Objective: To characterize the patients at the Dengue Unit of the Monseñor Sanabria Hospital, Puntarenas; during the dengue fever (DEN-2) outbreak in the Central Pacific Region of Costa Rica, from 1999 to 2002. Materials and methods: Descriptive data, clinical findings and hematological results from 267 patients, were collected. Results: The main causes for hospitalization were: poor general condition (35,0%), platelet count under 100000/ul (31,5%) and a positive tourniquet test (21,3 %). Dengue fever affected both men and women, adults (31 years old average) and workers, housewives and students (89,5 %).
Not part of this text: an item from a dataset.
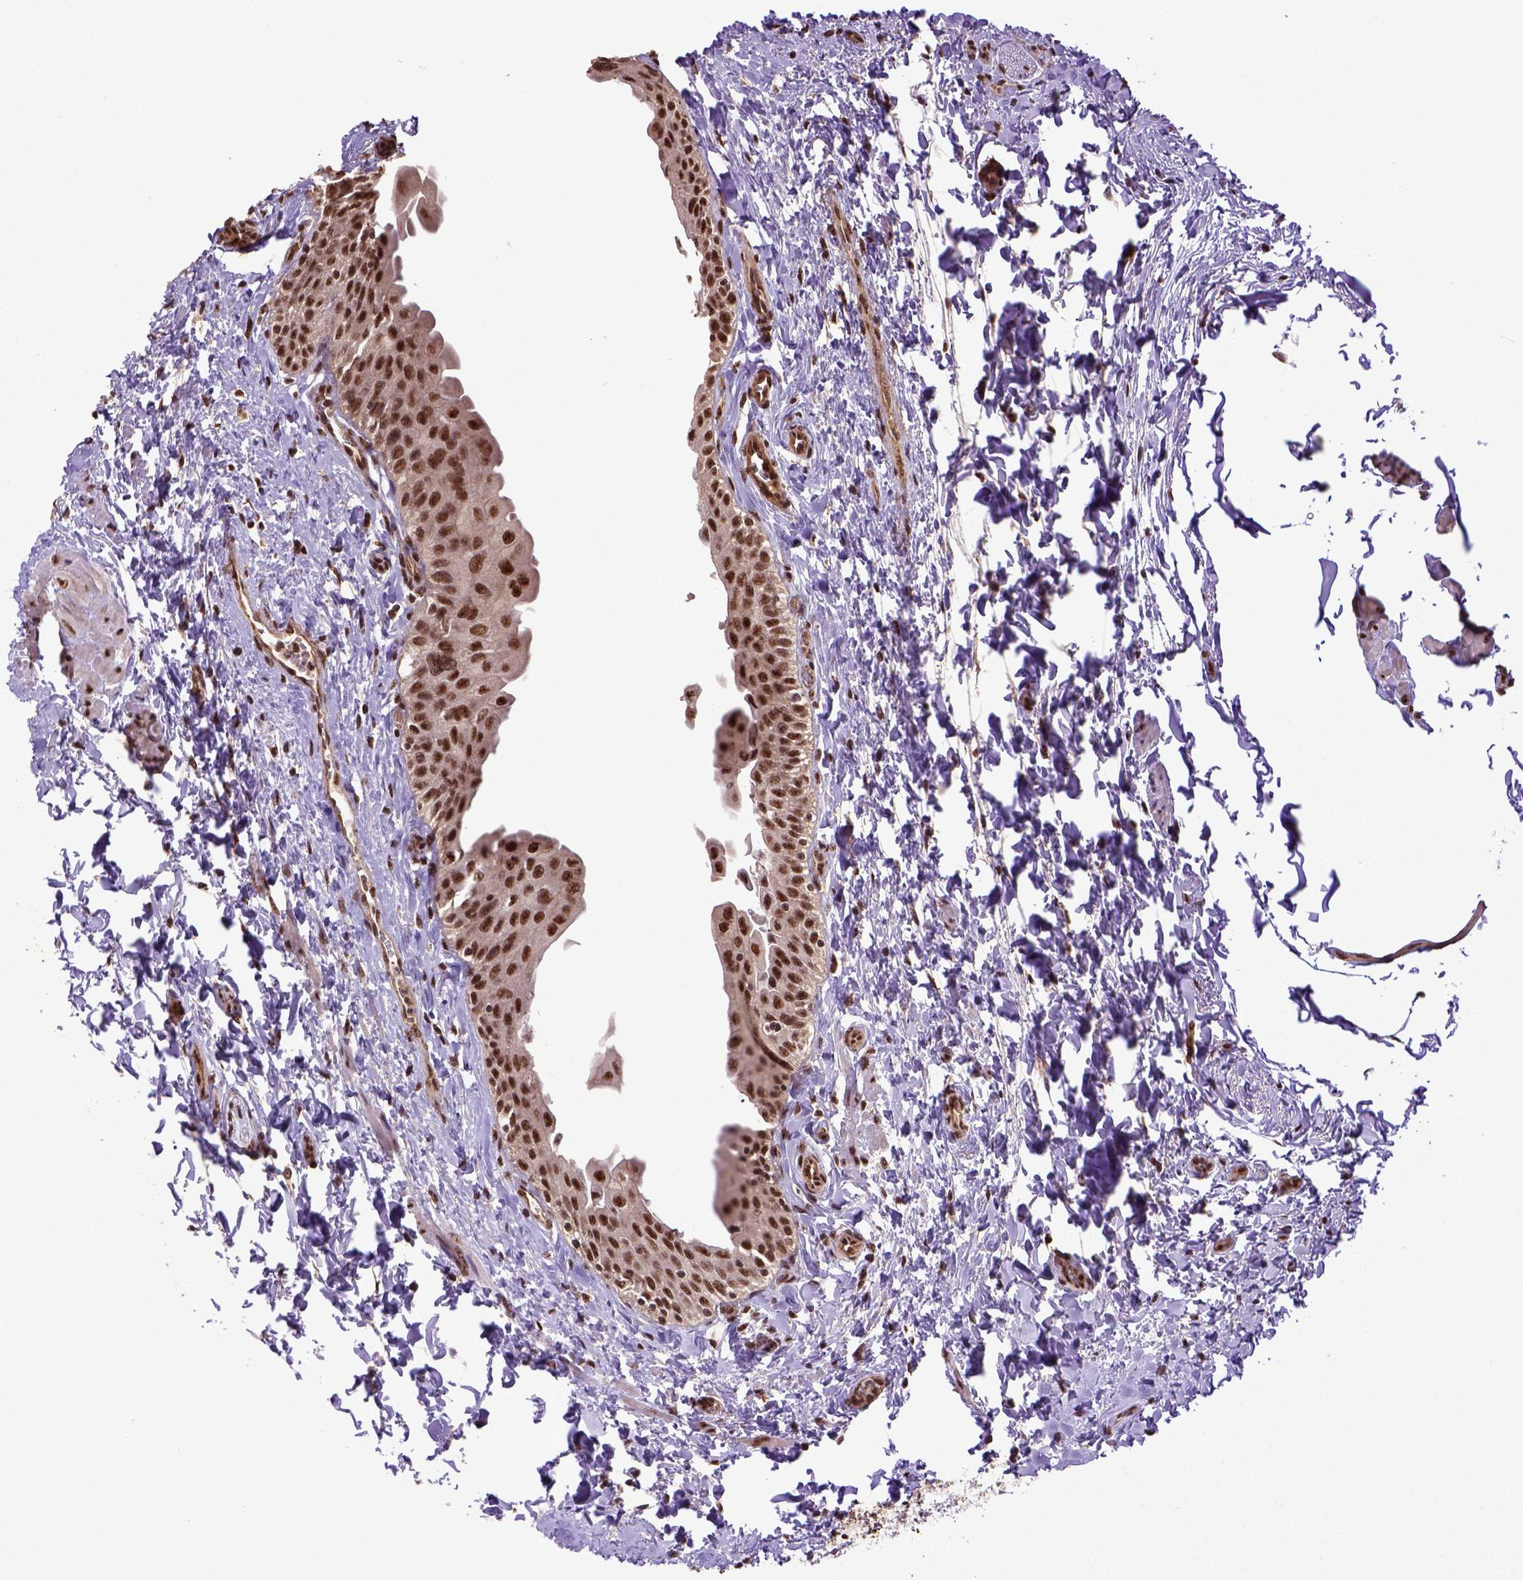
{"staining": {"intensity": "strong", "quantity": ">75%", "location": "nuclear"}, "tissue": "urinary bladder", "cell_type": "Urothelial cells", "image_type": "normal", "snomed": [{"axis": "morphology", "description": "Normal tissue, NOS"}, {"axis": "topography", "description": "Urinary bladder"}], "caption": "Strong nuclear staining is identified in about >75% of urothelial cells in normal urinary bladder.", "gene": "PPIG", "patient": {"sex": "male", "age": 56}}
Most patients came from the areas with the higher urbanization (75,7 %). The average day of admission, since onset of symptoms, was 3,7. The most frequent symptoms were: fever, headache, muscle and joint pain and retroocular pain. Almost 40% of patients had some hemorrhagic manifestation, provoked (26,2 %) or spontaneous (22,8 %), with 7,2 % that bled from more than one body site. The main locations of bleeding were the skin (52,4 %), nose and gums (35,7 %). Sixty-eight percent of cases presented thrombocytopenia. There was no difference in platelet count at the day of hemorrhagic manifestations between the cases that bled and those without bleeding. Leucopenia was reported in 40,5 % of cases. The average number of days of hospitalization was 3,3, ranging from 1 to 12. Conclusion: The findings of this study must be considered in order to foster the use of descriptive epidemiology in the study of events that affect populations even at local, regional or national level, thus contributing to the understanding of these diseases.
Keywords : Dengue; Hospitalization; Costa Rica.